Fed’s Favorite Inflation Indicator At 30-Year-High As Savings Rate Plunges

Fed’s Favorite Inflation Indicator At 30-Year-High As Savings Rate Plunges

Americans’ income was expected to drop modestly (-0.3% MoM) in September and, of course, spending rise (+0.6% MoM) but incomes actually fell significantly more than expected, dropping 1.0% MoM (while spending rose 0.6% MoM as expected).

Source: Bloomberg

On the income side, wages for private workers dropped from 10.8% to 1.7%, the lowest since March 2021, while, wages for government workers rose to 7.2% from 6.8%.

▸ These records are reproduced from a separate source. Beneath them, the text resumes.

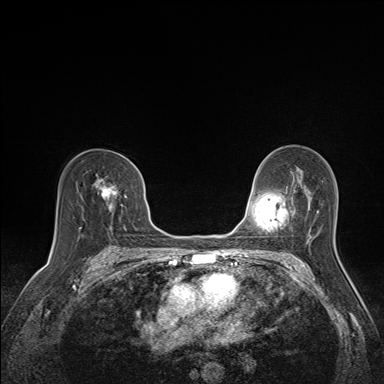
Breast MRI (dynamic contrast-enhanced), one axial slice; position 92 of 160 along the scan axis; dynamic contrast-enhanced series, time point 2 of 7 at this slice position (early post-contrast); 1.5 T; TE 1.6 ms, TR 5 ms; 1.1 mm slice thickness; 384 × 384 image matrix. Female patient.
Outlined on this slice (semi-automatically segmented with operator editing):
- enhancing-tissue mask used for the functional tumour volume (all voxels passing the contrast-enhancement thresholds inside the analysis volume; usually the tumour): bounding box [x1, y1, x2, y2] px = [96, 178, 116, 212]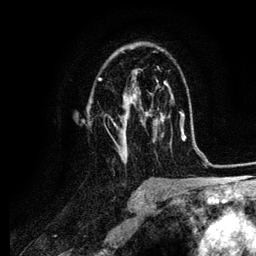
Breast MRI (dynamic contrast-enhanced), one axial slice. Cropped to one breast. Dynamic contrast-enhanced series, time point 2 of 6 at this slice position (early post-contrast). 3 T. TE 4.2 ms, TR 7.9 ms. 1.2 mm slice thickness. 256 × 256 image matrix. Female patient.
Outlined on this slice (semi-automatically segmented with operator editing):
- enhancing-tissue mask used for the functional tumour volume (all voxels passing the contrast-enhancement thresholds inside the analysis volume; usually the tumour): bounding box (x1, y1, x2, y2) in pixels: (97, 71, 164, 159)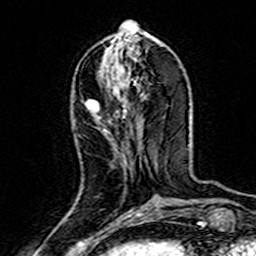
Breast MRI (dynamic contrast-enhanced), one axial slice; position 60 of 160 along the scan axis; cropped to one breast; dynamic contrast-enhanced series, time point 2 of 7 at this slice position (early post-contrast); 3 T; TE 4.6 ms, TR 7.4 ms; 1 mm slice thickness; 256 × 256 image matrix. Female patient.
Annotated regions visible in this slice (semi-automatically segmented with operator editing):
- enhancing-tissue mask used for the functional tumour volume (all voxels passing the contrast-enhancement thresholds inside the analysis volume; usually the tumour): box from (x=86, y=100) to (x=126, y=119) px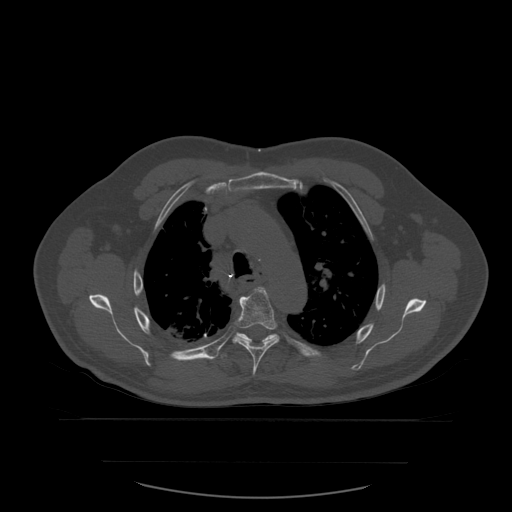
CT including the spine, one axial slice; slice 421 of 590 in the series (ordered by position); bone window (W 1800 / L 400 HU); 1.25 mm slice thickness; 512 × 512 image matrix. Patient age 71 years. Case-level facts recorded for this patient, not image findings: primary cancer: lung; vertebrae with lytic lesions (as recorded): T1, T2, L5, S1.
Annotated regions visible in this slice (semi-automatically segmented with operator editing):
- T5 vertebra: bounding box (x1, y1, x2, y2) in pixels: (233, 288, 280, 376)
- T6 vertebra: (226, 333, 278, 357)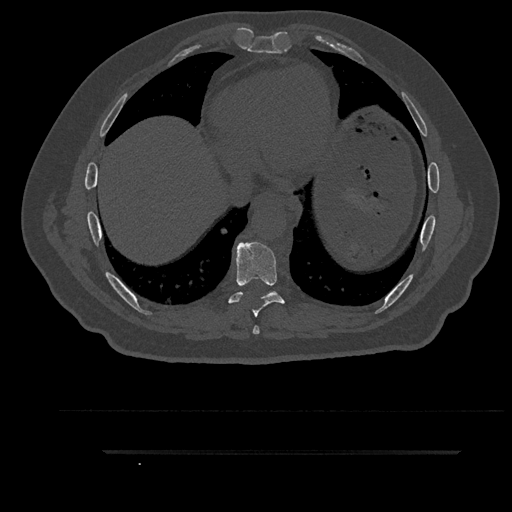
CT including the spine, one axial slice; slice 473 of 797 in the series (ordered by position); reconstruction kernel Br40s/3; 120 kVp; bone window (W 1800 / L 400 HU); 0.5 mm slice thickness; 512 × 512 image matrix. Male patient, age 63 years. Case-level facts recorded for this patient, not image findings: primary cancer: renal.
Outlined on this slice (semi-automatic segmentation, software-assisted and operator-edited):
- T7 vertebra: bounding box (x1, y1, x2, y2) in pixels: (252, 326, 260, 335)
- T8 vertebra: (228, 242, 292, 317)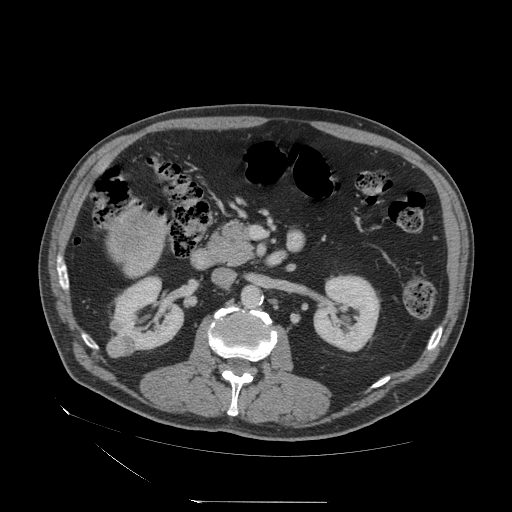
Contrast-enhanced abdominal CT (liver protocol), one axial slice; slice 6 of 83 in the series (ordered by position); reconstruction kernel STANDARD; soft-tissue window (W 400 / L 40 HU); 2.5 mm slice thickness; 512 × 512 image matrix, field of view 460 × 460 mm. Case-level facts recorded for this patient, not image findings: diagnosis: hepatocellular carcinoma (patient treated with transarterial chemoembolisation; whether this scan precedes or follows treatment is not stated here); TNM stage (as recorded): Stage-I.
Annotated regions visible in this slice (semi-automatic segmentation, software-assisted and operator-edited):
- mass: bounding box [x1, y1, x2, y2] px = [106, 210, 168, 260]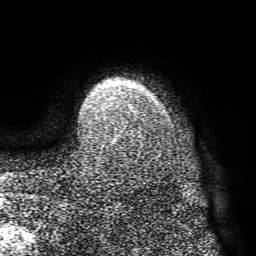
Breast MRI (dynamic contrast-enhanced), one axial slice; position 61 of 72 along the scan axis; cropped to one breast; dynamic contrast-enhanced series, time point 2 of 8 at this slice position (early post-contrast); 1.5 T; TE 4.1 ms, TR 8.3 ms; 2.2 mm slice thickness; 256 × 256 image matrix, field of view 180 × 180 mm. Female patient.
Structures marked on this image (semi-automatically segmented with operator editing):
- enhancing-tissue mask used for the functional tumour volume (all voxels passing the contrast-enhancement thresholds inside the analysis volume; usually the tumour): bounding box (x1, y1, x2, y2) in pixels: (116, 109, 134, 137)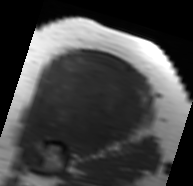
MRI of an extremity soft-tissue mass, one axial slice; slice 47 of 91 in the series (ordered by position); MR volume resampled by the dataset authors to the PET/CT grid (not the native acquisition matrix); 193 × 186 image matrix, field of view 188 × 182 mm. Female patient. From the clinical record (not read from this slice): histological type: malignant solitary fibrous tumor; grade: intermediate; site of the primary tumour: right thigh.
Structures marked on this image (expert contour drawn on MRI and transferred to this co-registered scan by the dataset authors):
- gross tumour volume including surrounding oedema: bounding box [x1, y1, x2, y2] px = [21, 53, 150, 152]
- gross tumour volume (mass): [26, 53, 146, 148]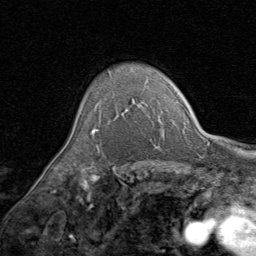
Breast MRI (dynamic contrast-enhanced), one axial slice. Position 64 of 80 along the scan axis. Cropped to one breast. Dynamic contrast-enhanced series, time point 2 of 8 at this slice position (early post-contrast). 1.5 T. TE 1.7 ms, TR 4.5 ms. 2 mm slice thickness. 256 × 256 image matrix, field of view 180 × 180 mm. Female patient.
Outlined on this slice (semi-automatic segmentation, software-assisted and operator-edited):
- enhancing-tissue mask used for the functional tumour volume (all voxels passing the contrast-enhancement thresholds inside the analysis volume; usually the tumour): box from (x=91, y=83) to (x=146, y=133) px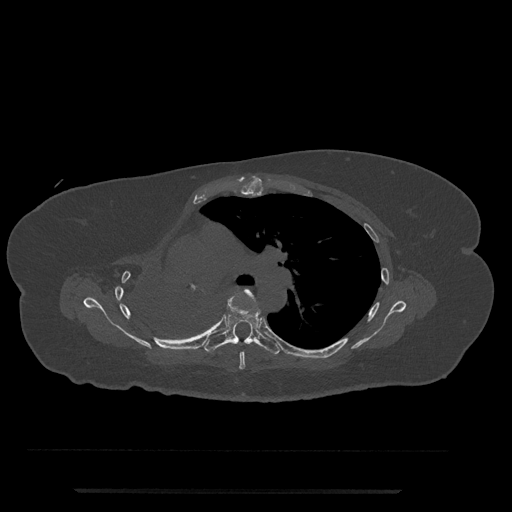
CT including the spine, one axial slice; position 511 of 797 along the scan axis; reconstruction kernel Br40s/3; 120 kVp; bone window (W 1800 / L 400 HU); 0.5 mm slice thickness; 512 × 512 image matrix, field of view 440 × 440 mm. Patient: female, 51 years. Case-level facts recorded for this patient, not image findings: primary cancer: neuro; vertebrae with lytic lesions (as recorded): T8.
Outlined on this slice (semi-automatically segmented with operator editing):
- T5 vertebra: bounding box (x1, y1, x2, y2) in pixels: (239, 289, 265, 370)
- T6 vertebra: (204, 300, 281, 355)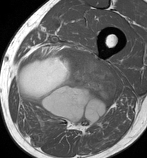
MRI of an extremity soft-tissue mass, one axial slice; slice 57 of 86 in the series (ordered by position); MR volume resampled by the dataset authors to the PET/CT grid (not the native acquisition matrix); 3.27 mm slice thickness; 147 × 158 image matrix. Male patient. Case-level facts recorded for this patient, not image findings: histological type: undifferentiated pleomorphic liposarcoma; grade: high; site of the primary tumour: left thigh.
Structures marked on this image (expert contour drawn on MRI and transferred to this co-registered scan by the dataset authors):
- gross tumour volume including surrounding oedema: box from (x=16, y=49) to (x=118, y=130) px
- gross tumour volume (mass): (x=16, y=49)–(x=118, y=127)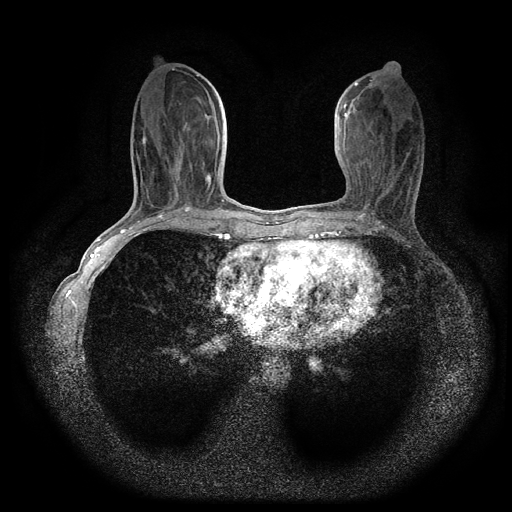
Breast MRI (dynamic contrast-enhanced, multi-phase), one axial slice; position 38 of 116 along the scan axis; dynamic contrast-enhanced series, time point 2 of 5 at this slice position (early post-contrast); 1.5 T; TE 2.7 ms, TR 5.4 ms; 2 mm slice thickness; 512 × 512 image matrix, field of view 330 × 330 mm. Female patient, age 49 years.
Outlined on this slice (semi-automatically segmented with operator editing):
- breast lesion (labelled benign in the annotation): bounding box <203,171,213,188> (left, top, right, bottom; pixels)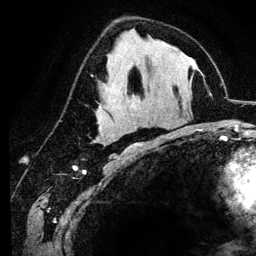
Breast MRI (dynamic contrast-enhanced), one axial slice; position 66 of 134 along the scan axis; cropped to one breast; dynamic contrast-enhanced series, time point 2 of 6 at this slice position (early post-contrast); 3 T; TE 4.2 ms, TR 7.9 ms; 256 × 256 image matrix, field of view 170 × 170 mm. Female patient.
Structures marked on this image (semi-automatic segmentation, software-assisted and operator-edited):
- enhancing-tissue mask used for the functional tumour volume (all voxels passing the contrast-enhancement thresholds inside the analysis volume; usually the tumour): bounding box (x1, y1, x2, y2) in pixels: (102, 140, 136, 151)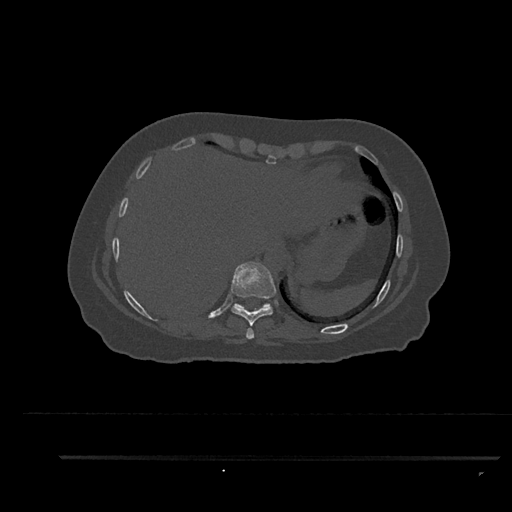
CT including the spine, one axial slice. Position 404 of 797 along the scan axis. Reconstruction kernel Br40s/3. 120 kVp. Bone window (W 1800 / L 400 HU). 0.5 mm slice thickness. 512 × 512 image matrix, field of view 408 × 408 mm. Female patient, age 44 years. From the clinical record (not read from this slice): primary cancer: renal.
Structures marked on this image (semi-automatic segmentation, software-assisted and operator-edited):
- T10 vertebra: box from (x=234, y=303) to (x=272, y=308) px
- T8 vertebra: (x=246, y=328)–(x=254, y=339)
- T9 vertebra: (x=231, y=261)–(x=276, y=326)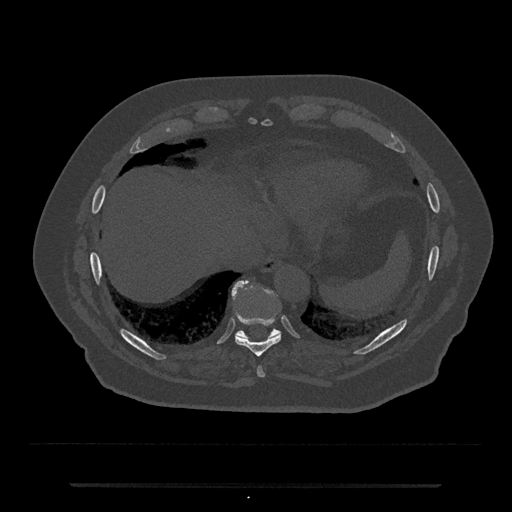
CT including the spine, one axial slice. 120 kVp. Bone window (W 1800 / L 400 HU). 0.5 mm slice thickness. 512 × 512 image matrix. Patient: male, 80 years. Case-level facts recorded for this patient, not image findings: primary cancer: prostate.
Structures marked on this image (semi-automatic segmentation, software-assisted and operator-edited):
- T10 vertebra: box from (x=232, y=281) to (x=281, y=339) px
- T8 vertebra: (x=257, y=367)–(x=265, y=377)
- T9 vertebra: (x=235, y=319)–(x=281, y=357)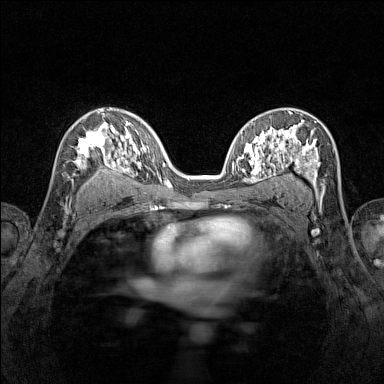
Breast MRI (dynamic contrast-enhanced), one axial slice; slice 85 of 160 in the series (ordered by position); dynamic contrast-enhanced series, time point 2 of 7 at this slice position (early post-contrast); 1.5 T; TE 1.8 ms, TR 5 ms; 1 mm slice thickness; 384 × 384 image matrix. Female patient.
Structures marked on this image (semi-automatic segmentation, software-assisted and operator-edited):
- enhancing-tissue mask used for the functional tumour volume (all voxels passing the contrast-enhancement thresholds inside the analysis volume; usually the tumour): bounding box <71,115,116,182> (left, top, right, bottom; pixels)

One item of significant note is that government transfer payments accounted for $3.9TN of personal income, leaving ex-transfers income at $16.6 tn. That means 19% of all income is transfer payments…

This ‘over-spend’ sent the savings rate plunging down to 7.5% from 9.2%, back to pre-COVID levels…

The absolute personal savings currently is just $1.336 trillion, the lowest since Jan 2020…

However, the most important aspect of today’s data is The Fed’s favorite inflation indicator which remains near 30-year-highs. The headline PCE Deflator rose 4.4% YoY, above August’s +4.2% and Core PCE Deflator rose 3.6% YoY, the same as August (but very slightly less than the +3.7% exp) – both at their highest level since 1991…

Source: Bloomberg

Looking less and less transitory by the week.